The end result will impress even the purists. The cake sets beautifully with this crispy top, thanks to the tempering that we pour on the batter just before baking. That crispy topping that is flavoured with seeds is addictive. This is a very wholesome cake with enough spice and complexity to tantalise and excite the palate. If you are balking at the thought of the vegetable, rest assured, it is there for volume and texture, you don't really taste it.
Paired with some mint-coriander chutney, it is a meal by itself. Wash it down with some lassi, it doesn't get better!!
I believe Navratri is a timely reminder to society to treat its women with the same respect and devotion we accord our Goddesses. With that sentiment in mind, I wish you all a very Happy Navratri and Dasera.

Handvo - Savoury Spiced Mixed Lentils Cake

Minimally adapted from this recipe by Tarla Dala. Serves 3-4 generously 

  • 1 cup rice
  • 1/2 cup toovar dal (arhar)
  • 1/8 cup urad dal
  • 1/8 cup green moong dal (split green gram)
  • 1/8 cup chana dal (split Bengal gram)
  • 1/2 cup sour curds
  • 1 1/4 cup bottle gourd (lauki) grated
  • 2 tablespoons oil
  • 1 teaspoon lemon juice
  • 1/2 teaspoon soda bi-carb
  • 1 tablespoon sugar
  • 1/2 teaspoon chilli powder
  • 1/4 teaspoon haldi (turmeric powder)
  • 1 1/2 tablespoons green chilli-ginger paste
  • salt, to taste
For the tempering
  • 1 teaspoon mustard seeds
  • 1 teaspoon sesame seeds (til)
  • 1 teaspoon carom seeds (ajwain)
  • 1/4 teaspoon asafoetida (hing)
  • 2 tablespoons oil
  • Wash and soak the rice and dals together for 4-5 hours. Drain and keep aside.
  • Grind to a paste, add the curds and allow to ferment overnight.
  • Next day: Pre-heat the oven to 200 deg C.
  • Add the grated bottle gourd (lauki), 2 tablespoons oil, lemon juice, soda bi-carb, sugar, chilli powder, turmeric powder, green chilli-ginger paste and salt and mix well.
  • Pour this batter into a greased shallow tin.
  • For the tempering, heat the oil and add the mustard seeds and fry until they crackle. Add the sesame seeds, carom seeds and asafoetida and continue to fry. When the sesame seeds are golden in colour, pour this over the batter.
  • Bake for 30-35 minutes till the crust is golden brown.
  • Allow to cool at room temperature. Cut into squares and serve with some mint-coriander chutney.

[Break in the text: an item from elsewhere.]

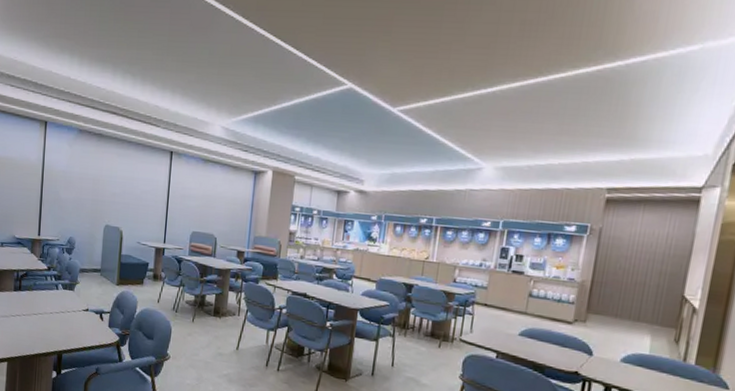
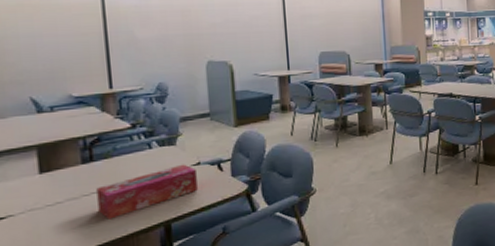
tissue box: none [19,307,85,339] -> present [96,164,198,220]

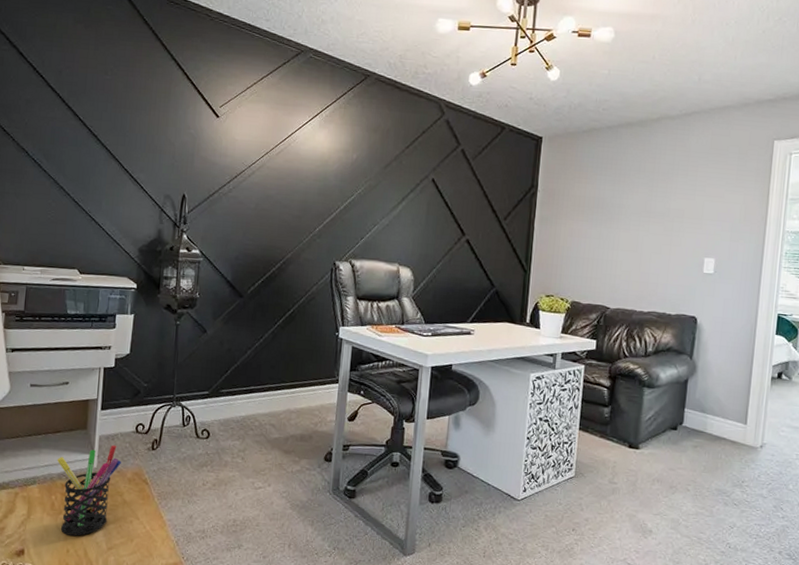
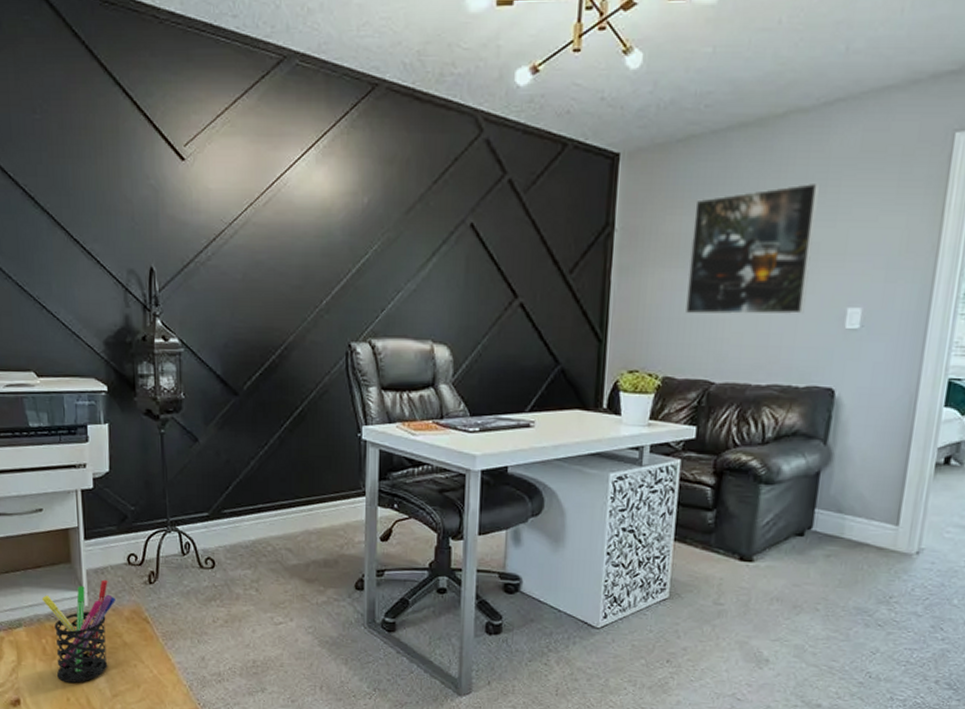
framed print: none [589,167,683,261] -> present [686,182,819,315]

  1. Happy Navratri to you too!!! That handvo looks great. We went out to a garba night here last weekend. Being from mumbai, dandiya is very dear to me. I cant say I unleashed myself (although I wanted to so badly - haa!) but it always brings back fond memories.
    I love all things gujju snacks! So cool to make handvo look like a cake..

    1. Thanks Archana.. I got the idea of a handvo as a cake from Tarla Dalal!! she's really brilliant when it come to simplifying Gujju cuisine. I can imagine.. how it must be looking back at memories of Navratri from a distance.. but you are in the US (if I'm not mistaken) .. well.. if you ask me.. that's as good as it gets for Gujjus outside Gujarat!! ;)

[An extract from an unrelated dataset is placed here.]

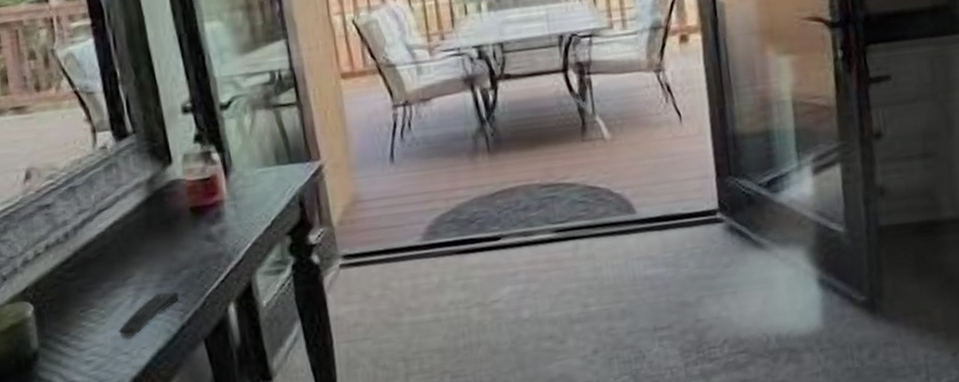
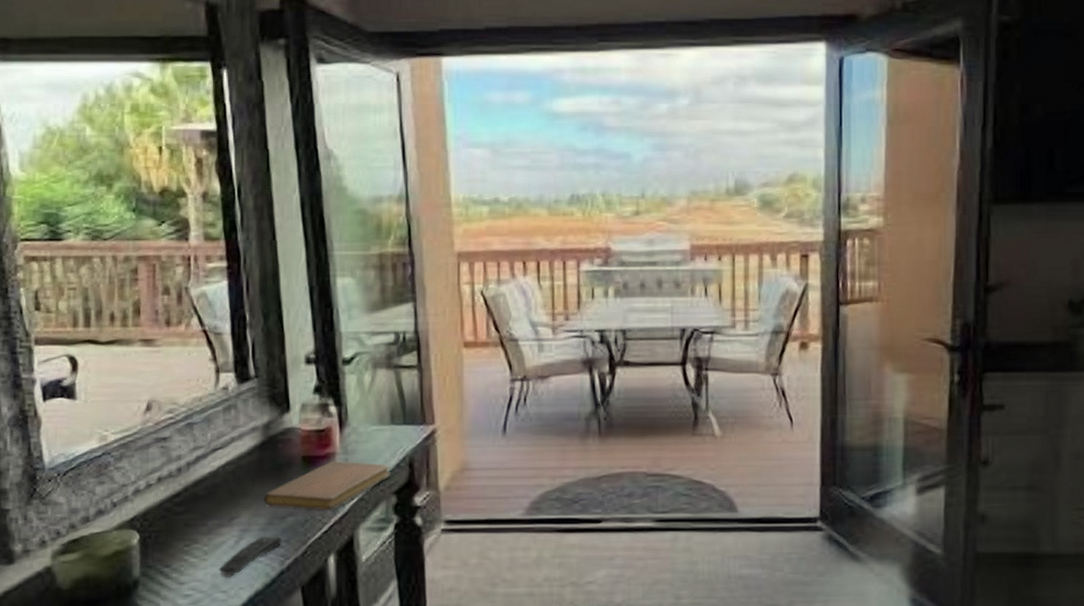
notebook: none [155,205,282,262] -> present [264,461,391,511]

  2. This looks so good! I had no idea handvo was baked in an oven. I thought it was a steamed cake, much like dhokla etc..
    And Happy Navratri to you :)

    1. And since its baked, its typically much heavier than a dhokla that is more wholesome!! 3-4 pieces and its a whole meal all by itself! Happy Dasera!

  3. Just fabulous! The photo makes it look so mouth watering! Being from the far South, Gujurati food was uncommon, but we had a classmate in college who was Gujurati. I would happily exchange my sandwiches for her Dhoklas! And the handva looks like it would be right up my street! Happy Navratri Savani! Another wish to fulfil- a dandhiya. Sniff. One day!

    1. Whaaatt!! you haven't danced the dandiya... ?? with my two left feet..even I have given it a go!! am sending you some dandiya sticks.. get the kids on it too.. you'll have a blast!! :)) This handvo.. much heavier than the dhokla.. since its baked as opposed to steamed.. but the best part.. is that crispy top with all that tempering.. can't get enough of it!!